Return exactly the lines from the one containing "2018-2019学年本科教学质量报告公布，生均" through the last line of the records below, both included, and leave out any pictures.

(Collected data)
┌──
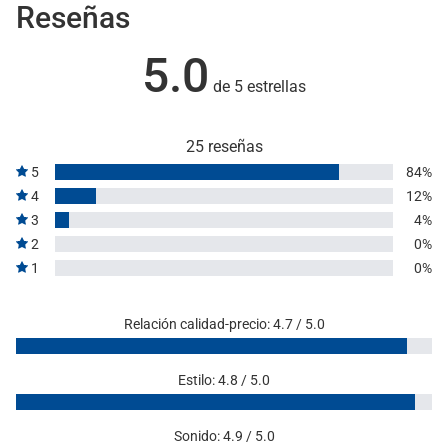
Reseñas
5.0
de 5 estrellas
25 reseñas
5
84%
4
12%
3
4%
2
0%
1
0%
Relación calidad-precio: 4.7 / 5.0
Estilo: 4.8 / 5.0
Sonido: 4.9 / 5.0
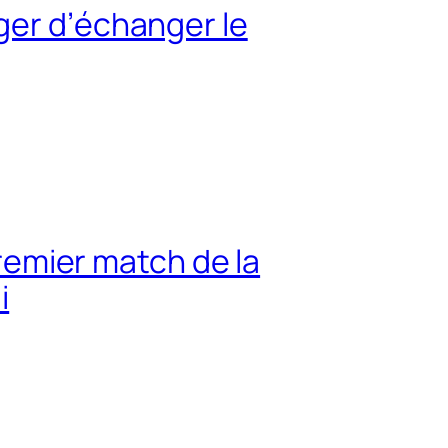
ger d’échanger le
premier match de la
i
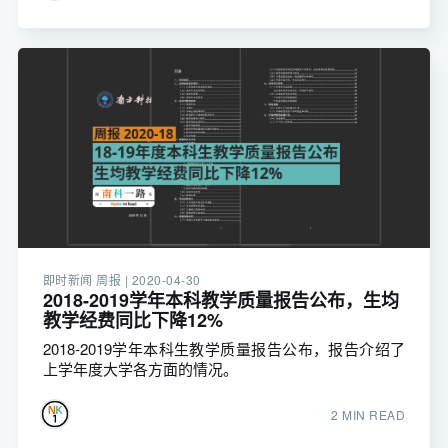
即时新闻 周报 |
2020-04-30
2018-2019学年本科教学质量报告公布，生均
教学经费同比下降12%
2018-2019学年本科生教学质量报告公布，报告介绍了
上学年度大学各方面的情况。
2 MIN READ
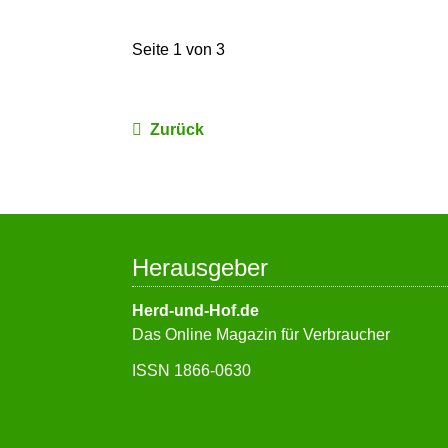
Seite 1 von 3
Zurück
Herausgeber
Herd-und-Hof.de
Das Online Magazin für Verbraucher
ISSN 1866-0630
└──
Task output
2018-2019学年本科教学质量报告公布，生均
教学经费同比下降12%
2018-2019学年本科生教学质量报告公布，报告介绍了
上学年度大学各方面的情况。
2 MIN READ
Seite 1 von 3
Zurück
Herausgeber
Herd-und-Hof.de
Das Online Magazin für Verbraucher
ISSN 1866-0630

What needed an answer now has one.